C’è un libro uscito da poco, molto interessante, che coloro che vogliono avere più familiarità con il mondo dell’estetica giapponese – al di là dei luoghi comuni – dovrebbero scoprire. Si tratta di «Kire: il bello del Giappone» (editore Mimesis). L’autore è il filosofo nipponico Ohashi Ryosuke, direttore onorario del «Nishida Kitaro Museum of Philosophy» a Kahoku e direttore del Japanisch-Deutsches Kulturinstitut di Kyoto dal 2014; la curatela è di Alberto Giacomelli, che inoltre firma una bella postfazione (nel lavoro di traduzione c’è anche da segnalare il contributo decisivo del professore Enrico Fongaro).
Ora, perché libro interessante? Se si deve essere specifici, si può dire che è un lavoro di ambito estetico che ruota attorno al «kire-tsuzuki», un concetto capitale – secondo l’autore – nell’esercizio del pensiero che viene dal Sol Levante. Di cosa si tratta? In nota, il curatore dell’operazione ci dice che «questa locuzione indica per Ohashi la paradossale compresenza di unità e cesura che permea la bellezza giapponese nel suo senso più elevato». In sostanza, un qualcosa che è configurabile come espressione intrinseca di un taglio, la cui azione libera e ingloba una paradossale dis/continuità (è questa la parola usata nella traduzione italiana di «kire-tsuzuki»).
Ora, scorriamo l’indice di questa pubblicazione. Il primo capitolo è dedicato alla «naturalezza e figurazione nell’antica cultura giapponese». Sono pagine in cui Ohashi ci guida verso una comprensione più profonda di alcune strutture architettoniche importanti sul territorio, come il santuario Kamosu, e allo stesso tempo ci introduce a tradizioni fondamentali in quel periodo, come il Buddhismo esoterico. Il secondo capitolo è invece principalmente dedicato al giardino di pietre di Ryoanji come spazio paradigmatico per il «kire-tsuzuki». Nei capitoli tre e quattro l’attenzione si sposta sulla modernità e l’epoca presente, contemplando analisi sul lavoro di scrittori e artisti ma anche ottime riflessioni di carattere più generale, come – per esempio – quella sul kire e il mondo moderno. Il capitolo seguente è invece tutto dedicato al suicidio di Mishima Yukio, fatto interpretato – fra storia, letteratura e cinema – proprio in relazione al kire. Questo stesso concetto rimane argomento fondante anche nell’ultimo capitolo, in cui l’autore focalizza l’attenzione su «Buddhismo e Shinto come fonti del sentire artistico giapponese».

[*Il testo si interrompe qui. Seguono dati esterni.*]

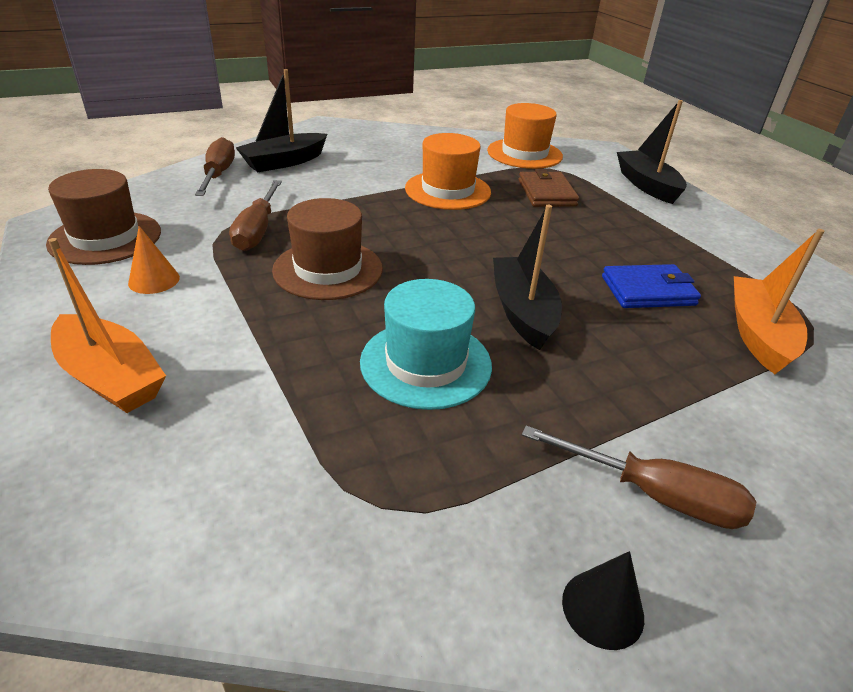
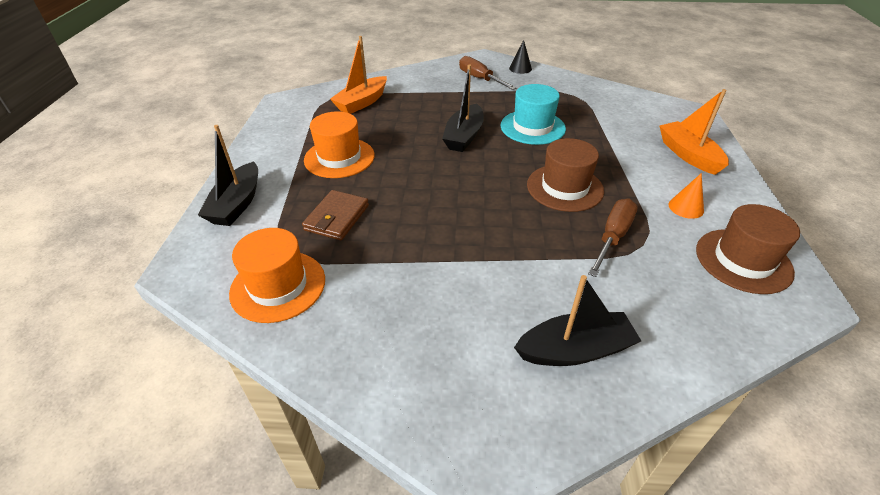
camera: 150 degrees left, 5 degrees up
brown screwdriver [195,137,235,196] -> none
orange hat [405,133,491,210] -> orange hat moved to [304,111,375,178]
blue wallet [602,264,701,308] -> none

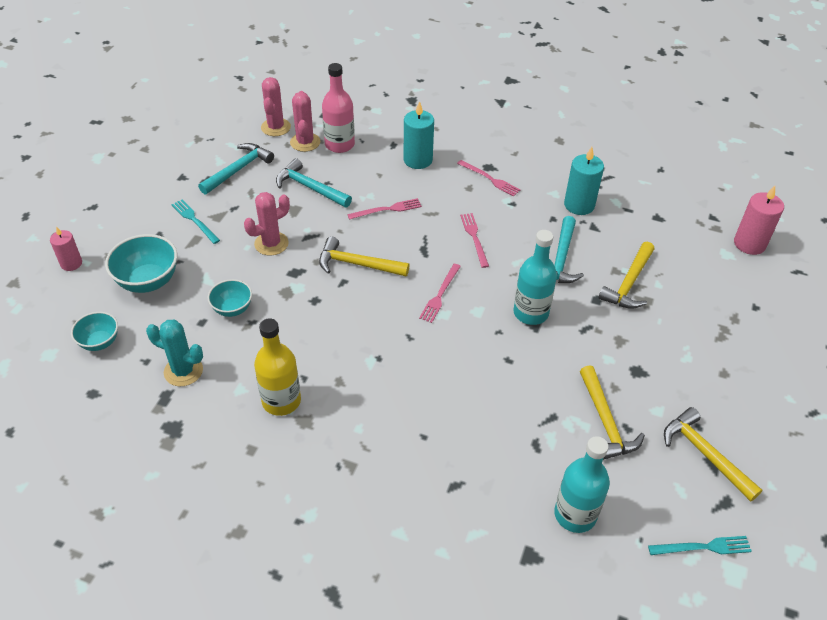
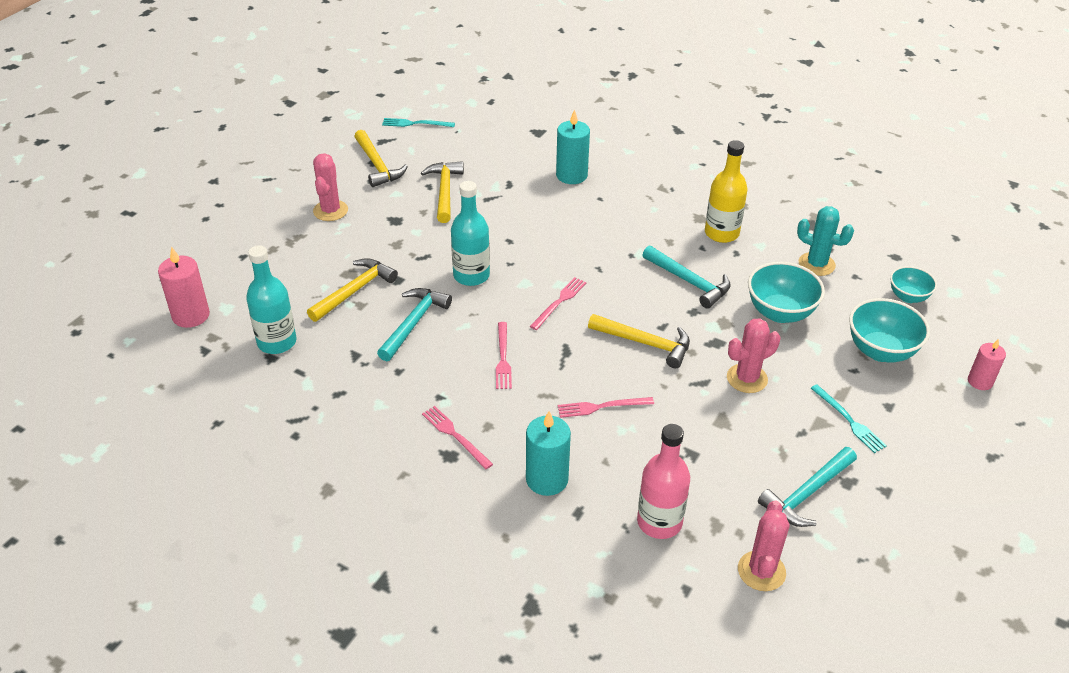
camera: 170 degrees left, 5 degrees down
turquoise bowl [208,279,252,317] -> turquoise bowl [748,262,825,323], size x1.62
turquoise hammer [276,158,352,208] -> turquoise hammer moved to [643,246,731,309]
pink cactus [290,91,320,152] -> pink cactus moved to [313,153,348,221]
turquoise bottle [554,436,610,533] -> turquoise bottle moved to [246,245,296,354]
turquoise candle [564,147,604,215] -> turquoise candle moved to [556,109,590,184]

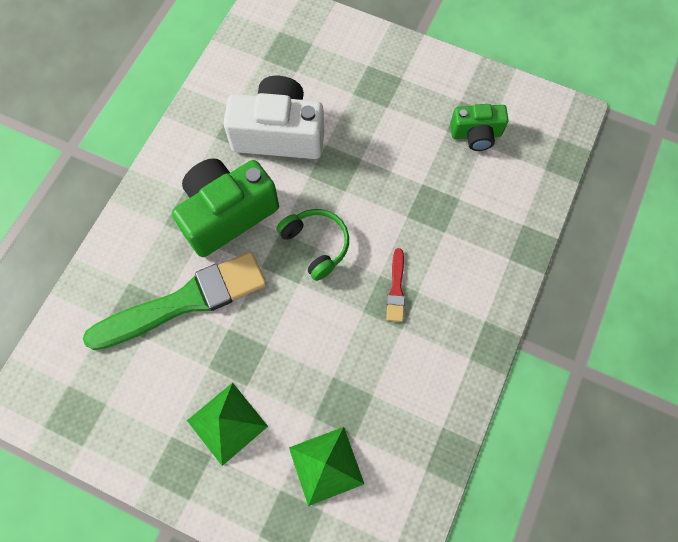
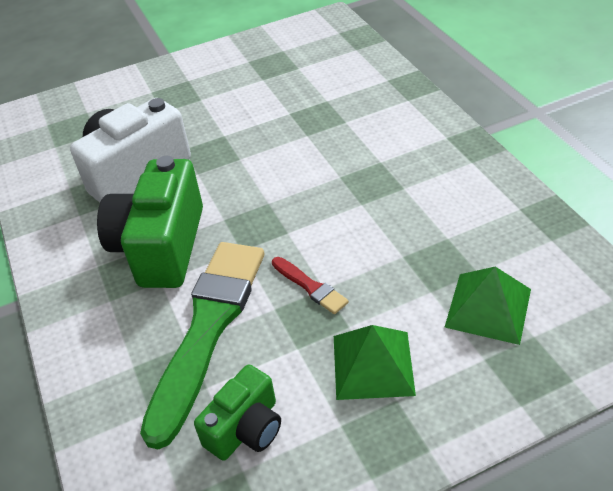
camera: 45 degrees left, 25 degrees down
green headphones [276,209,349,281] -> none
red brush [386,248,405,322] -> red brush moved to [272,257,349,314]
green camera [450,104,509,151] -> green camera moved to [194,364,281,461]

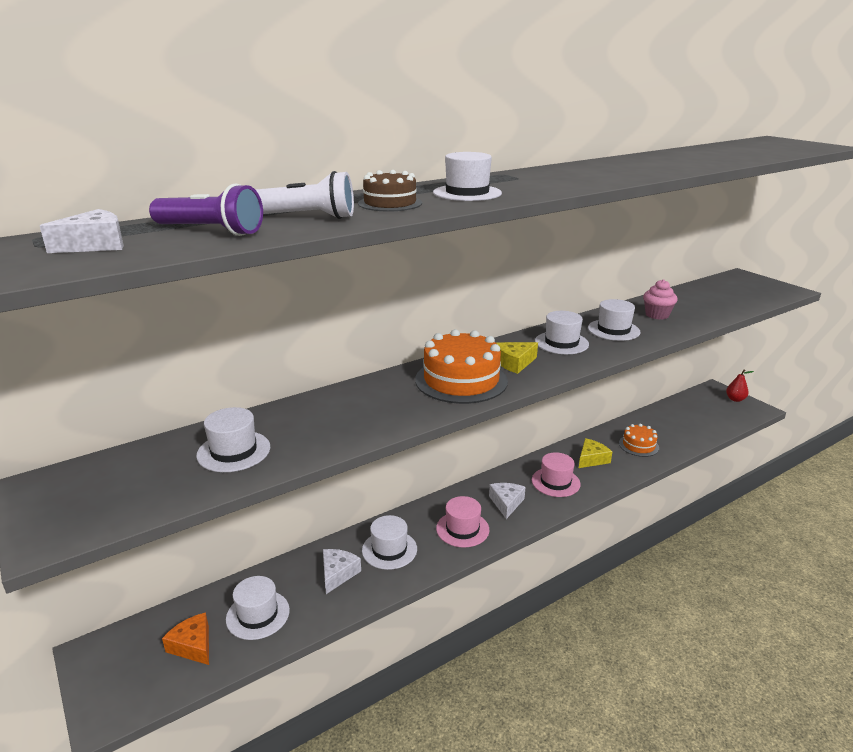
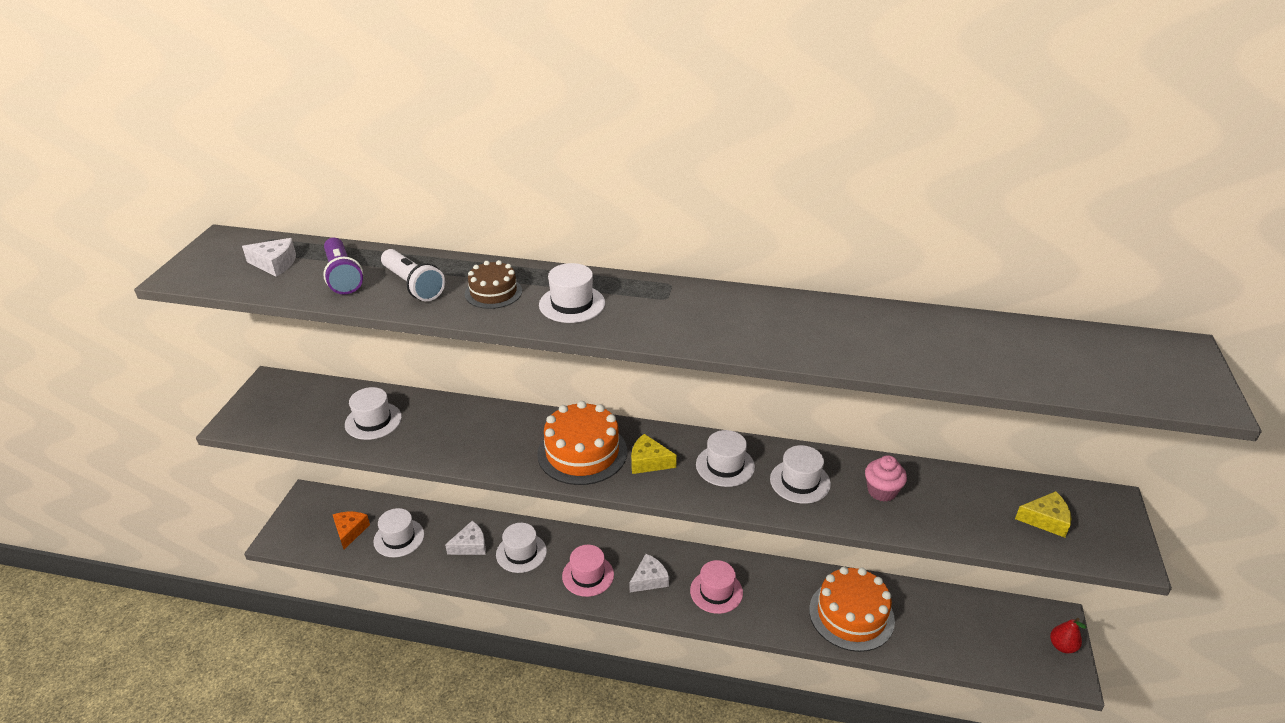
camera: 45 degrees right, 10 degrees up
yellow cheese [579,438,612,468] -> yellow cheese moved to [1015,491,1071,538]
orange cake [619,424,659,457] -> orange cake [809,567,895,652], size x1.77

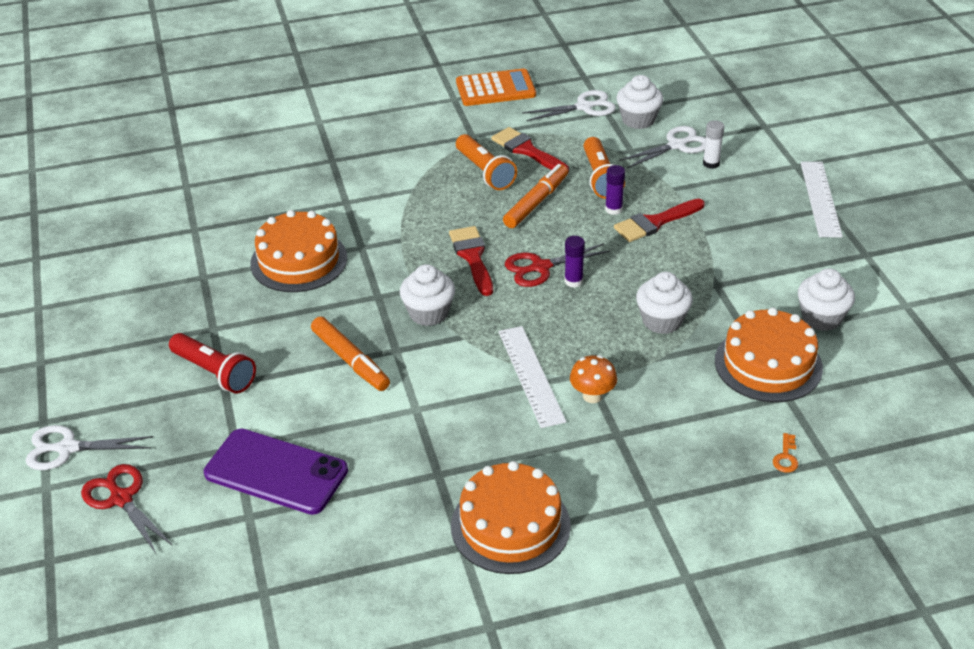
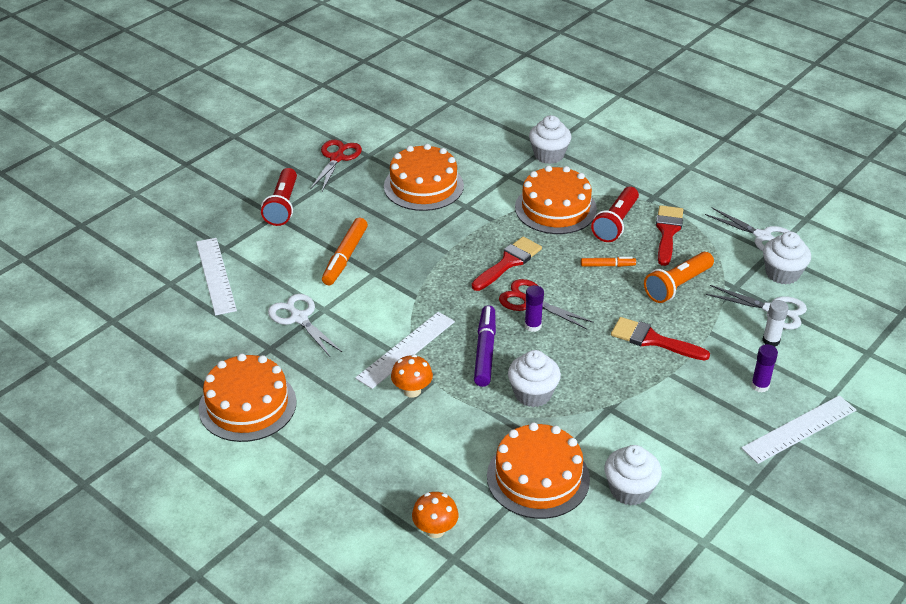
camera: 55 degrees right, 0 degrees up
white scissors [26,425,153,470] -> white scissors moved to [268,294,342,357]
red scissors [81,464,173,553] -> red scissors moved to [310,140,362,191]
purple phone [204,429,348,515] -> white ruler [196,238,237,316]
white cupcake [400,264,455,326] -> white cupcake moved to [529,115,571,164]
orange calculator [456,69,536,106] -> none
orange flashlight [456,134,517,190] -> red flashlight [591,187,639,242]
orange marker [503,164,568,228] -> orange marker [581,257,636,267], size x0.57
purple glue stick [605,165,625,215] -> purple glue stick moved to [751,344,778,392]
orange key [773,433,798,473] -> orange mushroom [412,492,459,538]
none -> purple marker [474,305,496,387]
none -> orange cake [515,165,597,234]

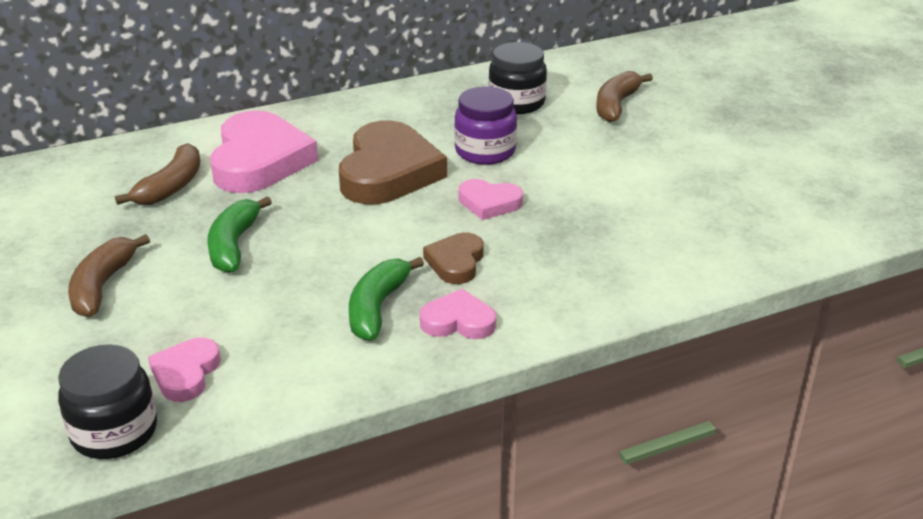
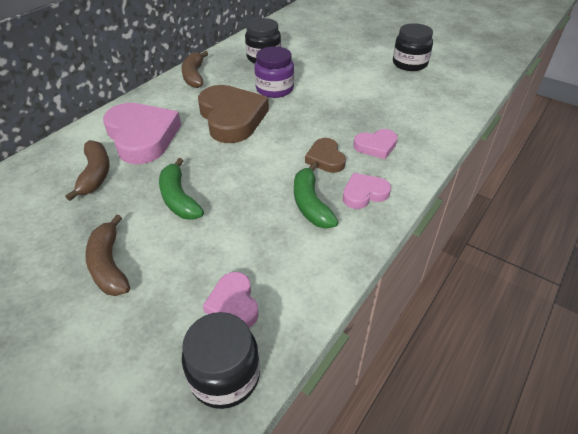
camera: 30 degrees left, 10 degrees up
pink heart [459,179,523,220] -> pink heart moved to [353,129,398,159]
brown banana [596,71,653,122] -> brown banana moved to [181,51,208,88]
none -> black jar [393,23,433,71]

Per Ohashi, le declinazioni del kire – cioè del taglio – sono innumerevoli. Il suo libro ce ne offre una panoramica illuminante. Ma forse l’esempio più flagrante è contenuto già nell’introduzione, dedicata al teatro «no». In queste pagine, l’autore fa spesso riferimento a Zeami (1363-1443), leggendario attore e drammaturgo, considerato uno dei fondatori – assieme al padre – di questo tipo di teatro. Nello specifico, Ohashi fa riferimento a Fushikaden, celebre scritto di Zeami, per spiegare l’uso dell’immagine del fiore autentico presente nel testo come manifestazione di una forza che non si fa soggiogare dal tempo. Contrariamente al fiore naturale, tale forza può essere espressa in modi «che non trapassano», indicando perciò qualcosa che non esiste in natura, ma «solo in un’arte come quella che viene sublimata da Zeami nel teatro no», cioè «la bellezza di un irreale che si mostra nel reale.» E non è forse questa una possibile parafrasi del significato di emozione?